- [Task statement] Find where "overdispersion and overall" appears in the entries below. That line and all lines after it, through the last, are to be duplicated exactly, with nothing else.

- [Given data]

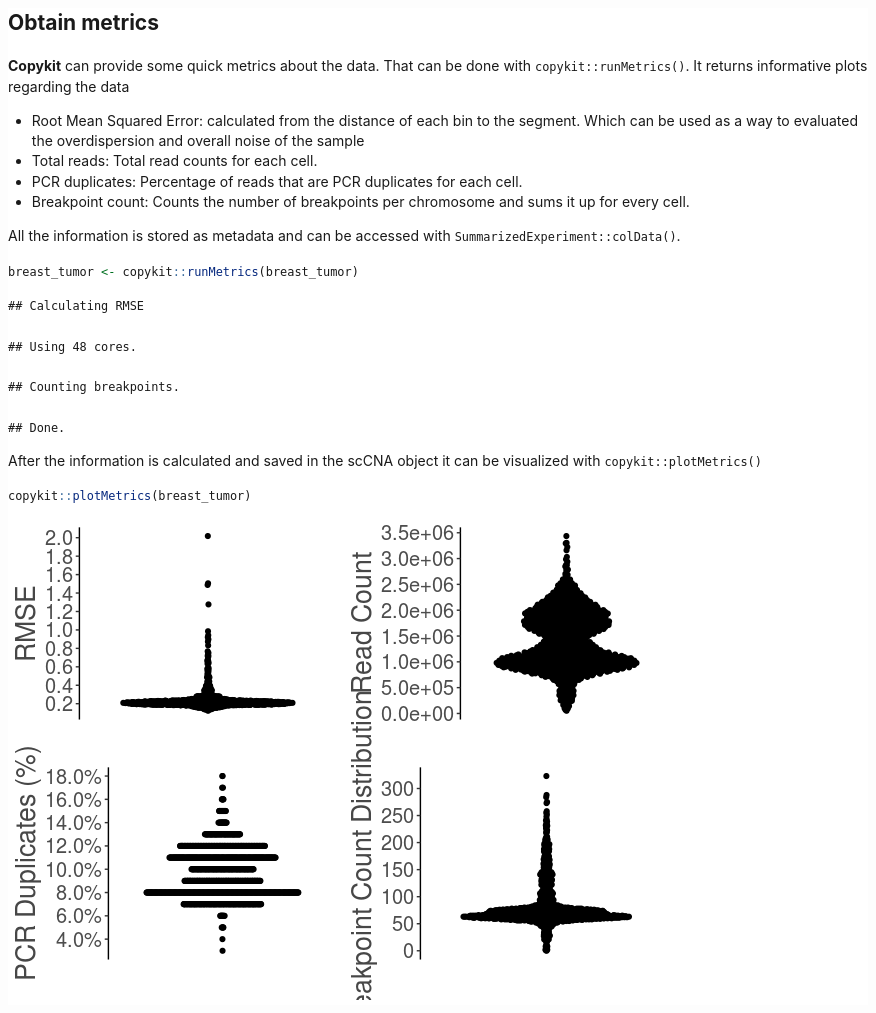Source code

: ## Obtain metrics

**Copykit** can provide some quick metrics about the data. That can be
done with `copykit::runMetrics()`. It returns informative plots
regarding the data

  - Root Mean Squared Error: calculated from the distance of each bin to
    the segment. Which can be used as a way to evaluated the
    overdispersion and overall noise of the sample
  - Total reads: Total read counts for each cell.
  - PCR duplicates: Percentage of reads that are PCR duplicates for each
    cell.
  - Breakpoint count: Counts the number of breakpoints per chromosome
    and sums it up for every cell.

All the information is stored as metadata and can be accessed with
`SummarizedExperiment::colData()`.

``` r
breast_tumor <- copykit::runMetrics(breast_tumor)
```

    ## Calculating RMSE

    ## Using 48 cores.

    ## Counting breakpoints.

    ## Done.

After the information is calculated and saved in the scCNA object it can
be visualized with `copykit::plotMetrics()`

``` r
copykit::plotMetrics(breast_tumor)
```

![](copykit_workflow_files/figure-gfm/plot_metrics-1.png)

- [Task response]
    overdispersion and overall noise of the sample
  - Total reads: Total read counts for each cell.
  - PCR duplicates: Percentage of reads that are PCR duplicates for each
    cell.
  - Breakpoint count: Counts the number of breakpoints per chromosome
    and sums it up for every cell.

All the information is stored as metadata and can be accessed with
`SummarizedExperiment::colData()`.

``` r
breast_tumor <- copykit::runMetrics(breast_tumor)
```

    ## Calculating RMSE

    ## Using 48 cores.

    ## Counting breakpoints.

    ## Done.

After the information is calculated and saved in the scCNA object it can
be visualized with `copykit::plotMetrics()`

``` r
copykit::plotMetrics(breast_tumor)
```

![](copykit_workflow_files/figure-gfm/plot_metrics-1.png)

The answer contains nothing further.